Enwezor stepped down as the artistic director of Haus der Kunst last June because of ill health. He later defended himself against accusations of financial mismanagement of the museum after Bernhard Spies, the institution’s commercial director, said that Enwezor’s ambitious exhibition programme was largely responsible for a substantial financial shortfall.
Anatsui will unveil new sculptures in the show and a large-scale work on the façade of the museum. “This survey will occupy the museum’s entire East Wing and encompass every media in the artist’s prodigious fifty-year career,” says a museum statement. The exhibition will also include wood sculptures and wall reliefs dating from the mid-1970s to the late 1990s and ceramic sculptures of the late 1970s, along with drawings, prints, and books.
Anatsui told the BBC in 2015: “I think that in sculpture you can subsume all the other areas of art, like painting, because sculpture can also engage with colour.” The same year he received the Golden Lion for Lifetime Achievement at the Venice Biennale which was organised by Enwezor, who was the first African curator of the 124-year-old exhibition.

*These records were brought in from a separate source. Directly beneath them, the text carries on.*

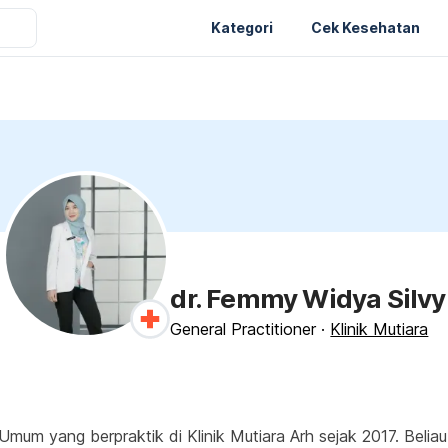
Kategori
Cek Kesehatan
dr. Femmy Widya Silvy
General Practitioner
·
Klinik Mutiara
mum yang berpraktik di Klinik Mutiara Arh sejak 2017. Belia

UPDATE (21 February): The Bavarian State Minister of the Arts and chairman of the supervisory board of the Haus der Kunst, Bernd Sibler, has announced that a finding committee comprising five members including Nicholas Serota, former Tate director, and Doryun Chong, the chief curator of M+ in Hong Kong, will seek a new artistic director. "With the necessary degree of calmness, we want to find a perfectly qualified expert. The finding committee can take all the time it needs," Sibler says.